Des virus jumeaux endeuillent la Terre

Une femme d’affaires revient aux États-Unis après un voyage à Hong Kong. Son mari s’inquiète. Elle est pâle, fiévreuse. Un méchant coup de froid ? Une grippe, peut-être ? Ni l’un ni l’autre, malheureusement. Atteinte d’un mal jusque-là inconnu, elle meurt. Contaminé, le fils du couple décède peu après.

C’est le début d’un macabre tombé de dominos lié à la propagation galopante d’un nouveau virus, baptisé MEV-1. Comme le Covid-19, il provoque de la toux, des maux de tête. Et tue. Comme le Covid-19, c’est une “zoonose”, soit une maladie transmise par des animaux à l’humain.

Comme le Covid-19 toujours, il induit de nouvelles politiques destinées à faire rempart contre sa furieuse cavalcade à travers le globe. “Cluster”, “couvre-feu”, “distanciation sociale”, “taux de reproduction”… Toute une terminologie mobilisée dans le film qui, jusqu’à peu, nous semblait relever de la pure science-fiction. Mais qui irrigue désormais la pédagogie sanitaire internationale.

Ce sinistre “jeu” de points communs pourrait se poursuivre longtemps. Mode de contamination par voie orale et toucher, prolifération de fake news, mises en quarantaine, directives préventives d’autorités scientifiques à l’adresse des pouvoirs publics… Mais comment expliquer la déroutante prescience de Contagion ?

Une sonnette d’alarme muée en outil pédagogique

Si le film de Soderbergh paraît aujourd’hui aussi réaliste, à la lumière de l’actualité sanitaire, c’est parce que son scénariste, Scott Z. Burns, avait contacté plusieurs épidémiologistes afin de nourrir l’écriture du script. Résultat : un récit que plusieurs membres de la communauté scientifique avaient jugé plausible, dès sa sortie en 2011. Et que certains d’entre eux espéraient voir fonctionner comme une mise en garde concernant le manque de préparation face à une épidémie d’échelle mondiale.

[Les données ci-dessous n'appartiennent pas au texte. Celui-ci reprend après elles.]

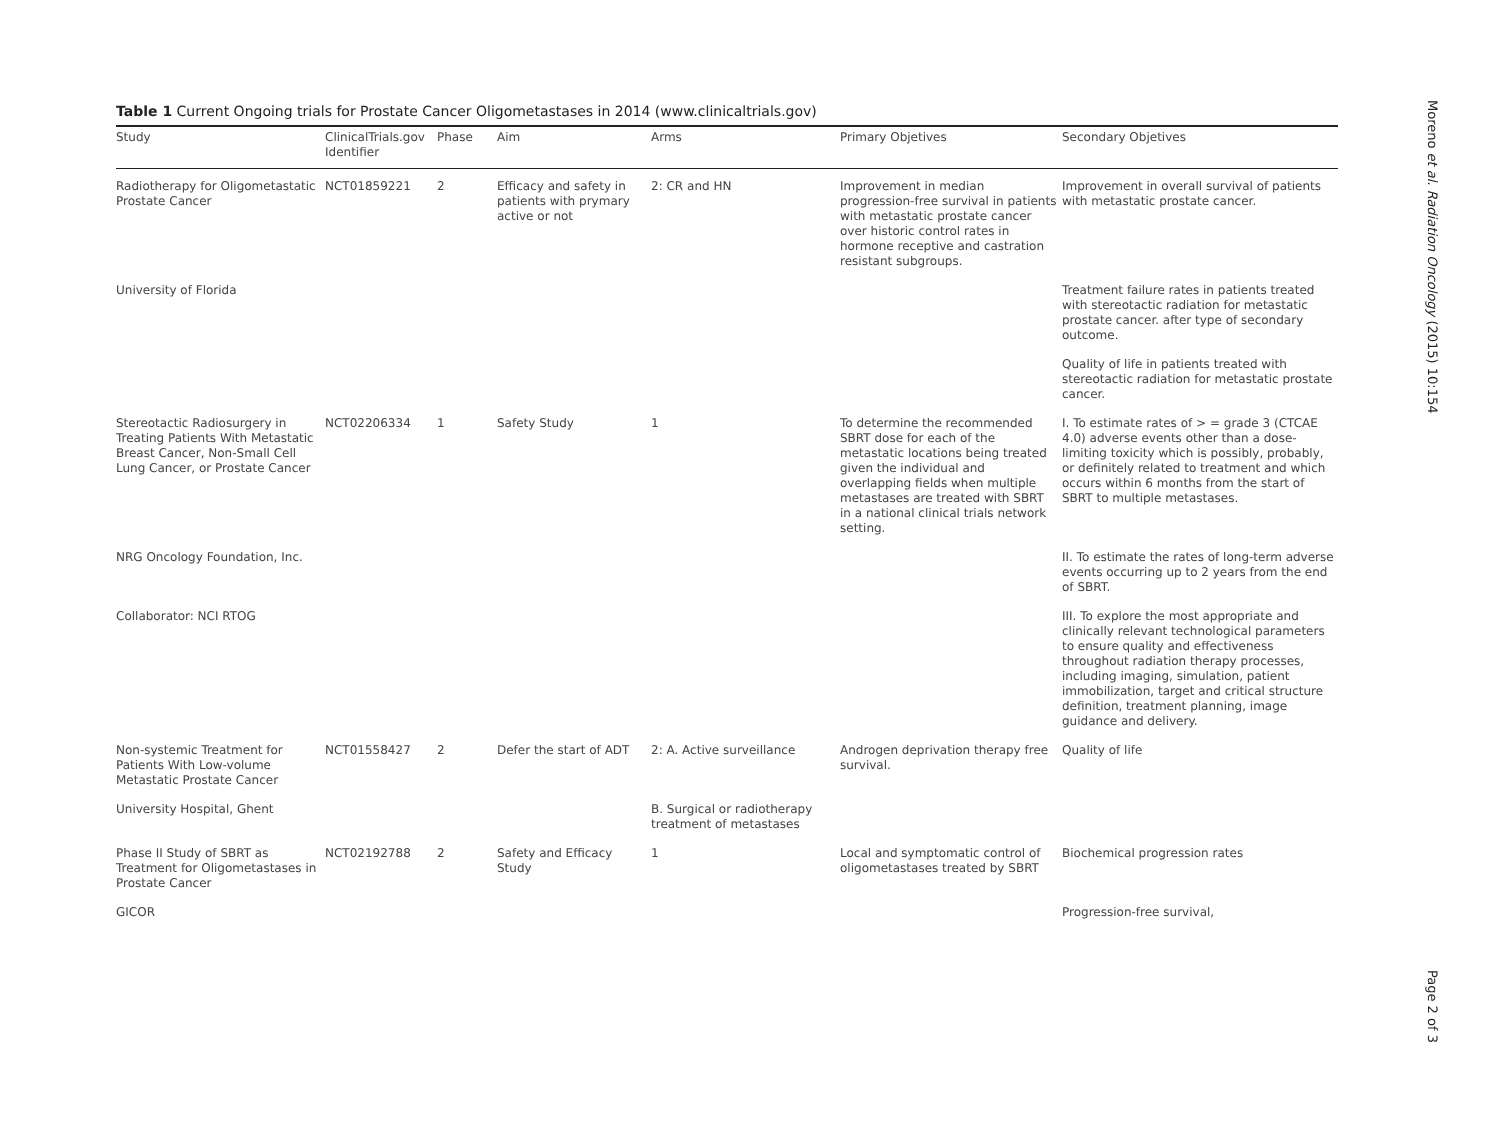Table 1 Current Ongoing trials for Prostate Cancer Oligometastases in 2014 (www.clinicaltrials.gov)
| Study | ClinicalTrials.gov Identifier | Phase | Aim | Arms | Primary Objetives | Secondary Objetives |
| --- | --- | --- | --- | --- | --- | --- |
| Radiotherapy for Oligometastatic Prostate Cancer | NCT01859221 | 2 | Efficacy and safety in patients with prymary active or not | 2: CR and HN | Improvement in median progression-free survival in patients with metastatic prostate cancer over historic control rates in hormone receptive and castration resistant subgroups. | Improvement in overall survival of patients with metastatic prostate cancer. |
| University of Florida | | | | | | Treatment failure rates in patients treated with stereotactic radiation for metastatic prostate cancer. after type of secondary outcome. |
| | | | | | | Quality of life in patients treated with stereotactic radiation for metastatic prostate cancer. |
| Stereotactic Radiosurgery in Treating Patients With Metastatic Breast Cancer, Non-Small Cell Lung Cancer, or Prostate Cancer | NCT02206334 | 1 | Safety Study | 1 | To determine the recommended SBRT dose for each of the metastatic locations being treated given the individual and overlapping fields when multiple metastases are treated with SBRT in a national clinical trials network setting. | I. To estimate rates of > = grade 3 (CTCAE 4.0) adverse events other than a dose-limiting toxicity which is possibly, probably, or definitely related to treatment and which occurs within 6 months from the start of SBRT to multiple metastases. |
| NRG Oncology Foundation, Inc. | | | | | | II. To estimate the rates of long-term adverse events occurring up to 2 years from the end of SBRT. |
| Collaborator: NCI RTOG | | | | | | III. To explore the most appropriate and clinically relevant technological parameters to ensure quality and effectiveness throughout radiation therapy processes, including imaging, simulation, patient immobilization, target and critical structure definition, treatment planning, image guidance and delivery. |
| Non-systemic Treatment for Patients With Low-volume Metastatic Prostate Cancer | NCT01558427 | 2 | Defer the start of ADT | 2: A. Active surveillance | Androgen deprivation therapy free survival. | Quality of life |
| University Hospital, Ghent | | | | B. Surgical or radiotherapy treatment of metastases | | |
| Phase II Study of SBRT as Treatment for Oligometastases in Prostate Cancer | NCT02192788 | 2 | Safety and Efficacy Study | 1 | Local and symptomatic control of oligometastases treated by SBRT | Biochemical progression rates |
| GICOR | | | | | | Progression-free survival, |
Moreno et al. Radiation Oncology (2015) 10:154
Page 2 of 3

Quelques années plus tard, la menace tant redoutée s’abattait sur des populations désemparées qu’il était devenu impératif d’éduquer à plusieurs réflexes sanitaires. Aussi, en pleine crise de Covid-19, l’université de Columbia a demandé à certaines des célébrités réunies au casting du film d’apparaître sur des vidéos. L’objectif ? Rappeler la nécessité d’accorder confiance aux scientifiques, et d’appliquer plusieurs consignes sanitaires élémentaires. En faisant référence, çà et là, à des scènes de Contagion.

Cette opération pédagogique cinq étoiles a eu d’autant plus d’impact que l’œuvre était revenue sur le devant de la scène, quelques mois auparavant. La frappante similitude de son propos avec l’épidémie ayant participé à faire monter en flèche le nombre de ses visionnages. Jusqu’à propulser le film à la dixième place des téléchargements sur iTunes en janvier 2020… Soit neuf ans après sa sortie initiale.

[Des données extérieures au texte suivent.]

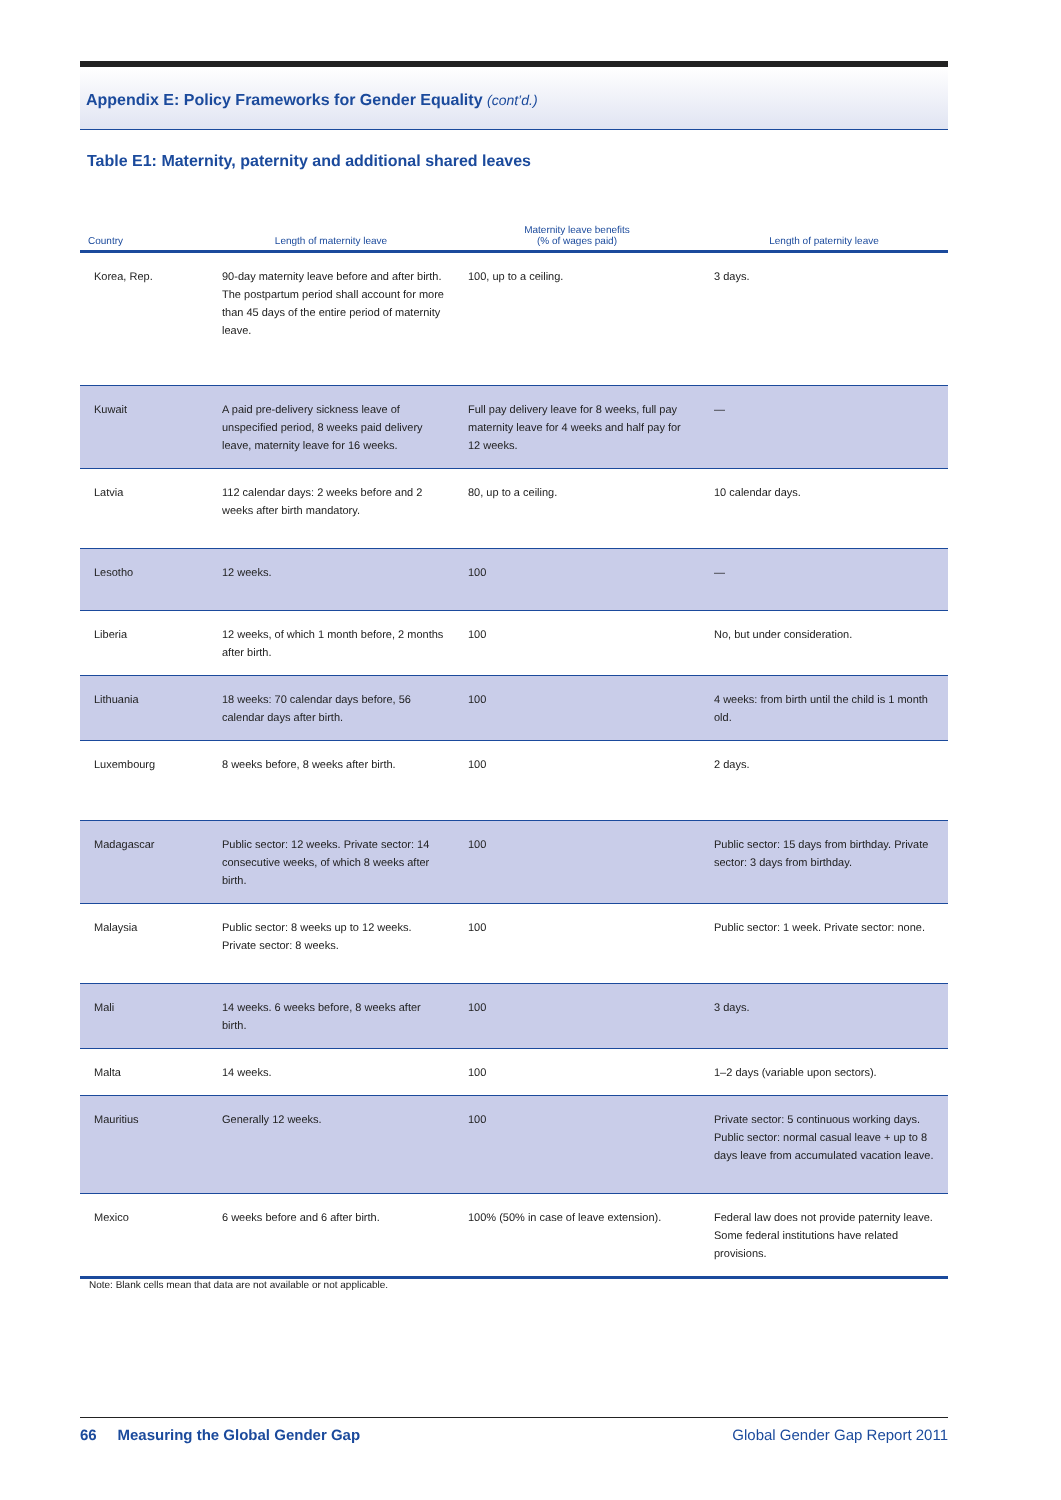Appendix E: Policy Frameworks for Gender Equality (cont’d.)
Table E1: Maternity, paternity and additional shared leaves
| Country | Length of maternity leave | Maternity leave benefits (% of wages paid) | Length of paternity leave |
| --- | --- | --- | --- |
| Korea, Rep. | 90-day maternity leave before and after birth. The postpartum period shall account for more than 45 days of the entire period of maternity leave. | 100, up to a ceiling. | 3 days. |
| Kuwait | A paid pre-delivery sickness leave of unspecified period, 8 weeks paid delivery leave, maternity leave for 16 weeks. | Full pay delivery leave for 8 weeks, full pay maternity leave for 4 weeks and half pay for 12 weeks. | — |
| Latvia | 112 calendar days: 2 weeks before and 2 weeks after birth mandatory. | 80, up to a ceiling. | 10 calendar days. |
| Lesotho | 12 weeks. | 100 | — |
| Liberia | 12 weeks, of which 1 month before, 2 months after birth. | 100 | No, but under consideration. |
| Lithuania | 18 weeks: 70 calendar days before, 56 calendar days after birth. | 100 | 4 weeks: from birth until the child is 1 month old. |
| Luxembourg | 8 weeks before, 8 weeks after birth. | 100 | 2 days. |
| Madagascar | Public sector: 12 weeks. Private sector: 14 consecutive weeks, of which 8 weeks after birth. | 100 | Public sector: 15 days from birthday. Private sector: 3 days from birthday. |
| Malaysia | Public sector: 8 weeks up to 12 weeks. Private sector: 8 weeks. | 100 | Public sector: 1 week. Private sector: none. |
| Mali | 14 weeks. 6 weeks before, 8 weeks after birth. | 100 | 3 days. |
| Malta | 14 weeks. | 100 | 1–2 days (variable upon sectors). |
| Mauritius | Generally 12 weeks. | 100 | Private sector: 5 continuous working days. Public sector: normal casual leave + up to 8 days leave from accumulated vacation leave. |
| Mexico | 6 weeks before and 6 after birth. | 100% (50% in case of leave extension). | Federal law does not provide paternity leave. Some federal institutions have related provisions. |
Note: Blank cells mean that data are not available or not applicable.
66 Measuring the Global Gender Gap Global Gender Gap Report 2011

Sans doute conscient de la popularité grimpante de Contagion, Matt Hancock, qui était le ministre de la Santé britannique au moment où le Royaume-Uni lançait sa vaccination, avait surpris son monde en citant le film pour expliquer sa stratégie vaccinale.

“Dans le film, on voit que le moment de tension le plus élevé autour du programme de vaccination n’est pas avant son déploiement – lorsque les scientifiques et les fabricants travaillent ensemble à un rythme soutenu – mais ensuite, quand il faut établir un ordre de priorité”, avait-il soutenu le 3 février 2021, au micro de la radio LBC. C’est précisément pour éviter que les bénéficiaires du vaccin soient tirés au sort (en fonction de leur année de naissance, dans Contagion), que l’homme politique a expliqué avoir commandé “suffisamment de vaccins pour que chaque adulte ait ses deux doses”.

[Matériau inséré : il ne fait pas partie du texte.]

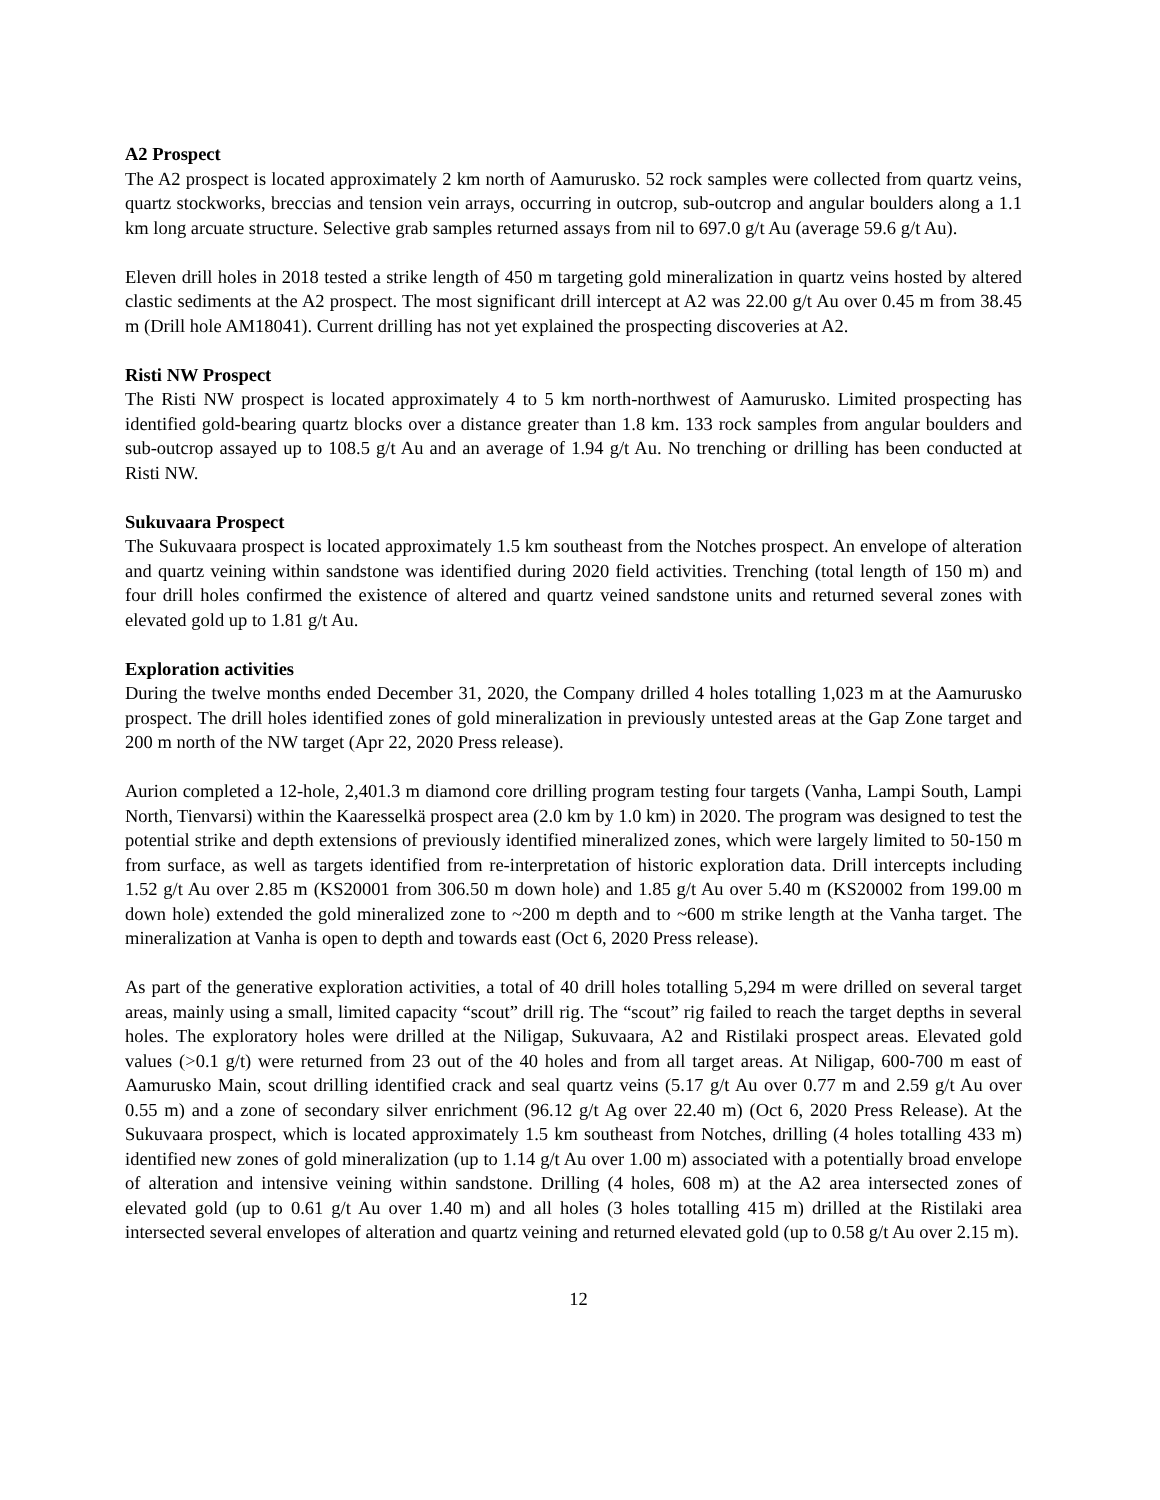A2 Prospect
The A2 prospect is located approximately 2 km north of Aamurusko. 52 rock samples were collected from quartz veins, quartz stockworks, breccias and tension vein arrays, occurring in outcrop, sub-outcrop and angular boulders along a 1.1 km long arcuate structure. Selective grab samples returned assays from nil to 697.0 g/t Au (average 59.6 g/t Au).
Eleven drill holes in 2018 tested a strike length of 450 m targeting gold mineralization in quartz veins hosted by altered clastic sediments at the A2 prospect. The most significant drill intercept at A2 was 22.00 g/t Au over 0.45 m from 38.45 m (Drill hole AM18041). Current drilling has not yet explained the prospecting discoveries at A2.
Risti NW Prospect
The Risti NW prospect is located approximately 4 to 5 km north-northwest of Aamurusko. Limited prospecting has identified gold-bearing quartz blocks over a distance greater than 1.8 km. 133 rock samples from angular boulders and sub-outcrop assayed up to 108.5 g/t Au and an average of 1.94 g/t Au. No trenching or drilling has been conducted at Risti NW.
Sukuvaara Prospect
The Sukuvaara prospect is located approximately 1.5 km southeast from the Notches prospect. An envelope of alteration and quartz veining within sandstone was identified during 2020 field activities. Trenching (total length of 150 m) and four drill holes confirmed the existence of altered and quartz veined sandstone units and returned several zones with elevated gold up to 1.81 g/t Au.
Exploration activities
During the twelve months ended December 31, 2020, the Company drilled 4 holes totalling 1,023 m at the Aamurusko prospect. The drill holes identified zones of gold mineralization in previously untested areas at the Gap Zone target and 200 m north of the NW target (Apr 22, 2020 Press release).
Aurion completed a 12-hole, 2,401.3 m diamond core drilling program testing four targets (Vanha, Lampi South, Lampi North, Tienvarsi) within the Kaaresselkä prospect area (2.0 km by 1.0 km) in 2020. The program was designed to test the potential strike and depth extensions of previously identified mineralized zones, which were largely limited to 50-150 m from surface, as well as targets identified from re-interpretation of historic exploration data. Drill intercepts including 1.52 g/t Au over 2.85 m (KS20001 from 306.50 m down hole) and 1.85 g/t Au over 5.40 m (KS20002 from 199.00 m down hole) extended the gold mineralized zone to ~200 m depth and to ~600 m strike length at the Vanha target. The mineralization at Vanha is open to depth and towards east (Oct 6, 2020 Press release).
As part of the generative exploration activities, a total of 40 drill holes totalling 5,294 m were drilled on several target areas, mainly using a small, limited capacity “scout” drill rig. The “scout” rig failed to reach the target depths in several holes. The exploratory holes were drilled at the Niligap, Sukuvaara, A2 and Ristilaki prospect areas. Elevated gold values (>0.1 g/t) were returned from 23 out of the 40 holes and from all target areas. At Niligap, 600-700 m east of Aamurusko Main, scout drilling identified crack and seal quartz veins (5.17 g/t Au over 0.77 m and 2.59 g/t Au over 0.55 m) and a zone of secondary silver enrichment (96.12 g/t Ag over 22.40 m) (Oct 6, 2020 Press Release). At the Sukuvaara prospect, which is located approximately 1.5 km southeast from Notches, drilling (4 holes totalling 433 m) identified new zones of gold mineralization (up to 1.14 g/t Au over 1.00 m) associated with a potentially broad envelope of alteration and intensive veining within sandstone. Drilling (4 holes, 608 m) at the A2 area intersected zones of elevated gold (up to 0.61 g/t Au over 1.40 m) and all holes (3 holes totalling 415 m) drilled at the Ristilaki area intersected several envelopes of alteration and quartz veining and returned elevated gold (up to 0.58 g/t Au over 2.15 m).
12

Fraîchement débarquée sur la plateforme SVOD d’Amazon, il y a fort à parier que la dystopie (presque) devenue réalité de Soderbergh suscite un vif intérêt, dans un contexte où le variant omicron frappe notre globe de plein fouet. Avec, pour retombée, un meilleur respect des gestes barrière ? C’est sans doute ce que souhaiterait le scénariste de Contagion, qui avait déclaré au Hollywood Reporter : “L’une des raisons pour lesquelles nous avons fait ce film, c’est pour des situations telles que celle-ci […] il est utile d’observer certains protocoles sanitaires mis en scène, qui sont vraiment basiques.” Et de clore son propos sur cette recommandation, devenue vitale : “Lavez-vous souvent les mains, ne sortez pas si vous êtes malade.”